Wednesday 13 December 2017

Turbines are polarising, but more clean energy means lower bills

Wind turbines
Wind turbines
Paul Melia

Paul Melia

LOCAL communities have every right to feel aggrieved about large-scale wind farms being foisted upon them, but the NESC report does offer an alternative.

By involving local people in every stage of the development process including identifying sites and giving them the option to invest or co-develop, it could remove the stumbling blocks which are only adding to our imported fuel bills and delaying taking action on climate change.

The NESC is charged with analysing and reporting to the Government on "strategic matters" relating to economic development and social justice.

Chaired by Martin Fraser, secretary general to the Government, it notes that Ireland has signed up to EU targets to produce 16pc of all energy from renewable sources by 2020.

Around 180 farms with 1,300 turbines are already in place, producing enough power for more than one million homes. The number is set to double over the coming years.

But there is very much a sense of 'us' versus 'them' when it comes to bringing the projects over the line. Communities have to live with turbines located near their homes, and rightly point out that in many cases, they are not sharing the financial benefits of facilitating this clean power generation.

Denmark, Germany and Canada have all introduced schemes where local communities can invest and share the wealth. In many cases, the government arranges or facilitates loans for people to get involved, meaning they have a vested interested in making sure the project works.

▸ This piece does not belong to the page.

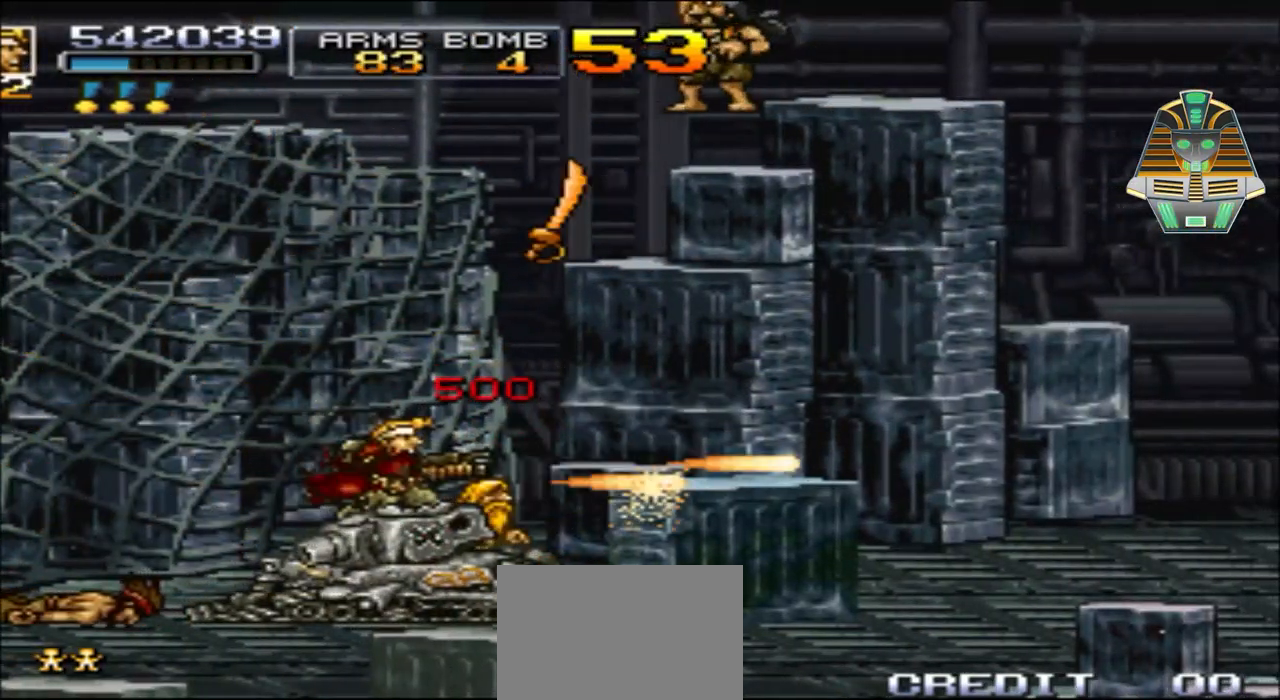
{"buttons": [], "events": [[50, "X", "up"], [233, "X", "down"], [350, "DPAD_RIGHT", "up"], [400, "X", "up"]]}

There are already examples of this here. Aran Islands Renewable Energy is a not-for-profit community group across the three islands with 42 members, which is planning to install a turbine. The Templederry windfarm in Tipperary is community-owned. There's no reason why similar projects couldn't go ahead across the country.

Turbines are polarising but they have a lifespan of just 20 to 25 years. They can be removed when better technology comes along.

In the meantime, we should be looking at producing as much clean energy as possible, if nothing else than to reduce our bills.

If the recommendations of the NESC are taken on board, we could move a step closer to that reality.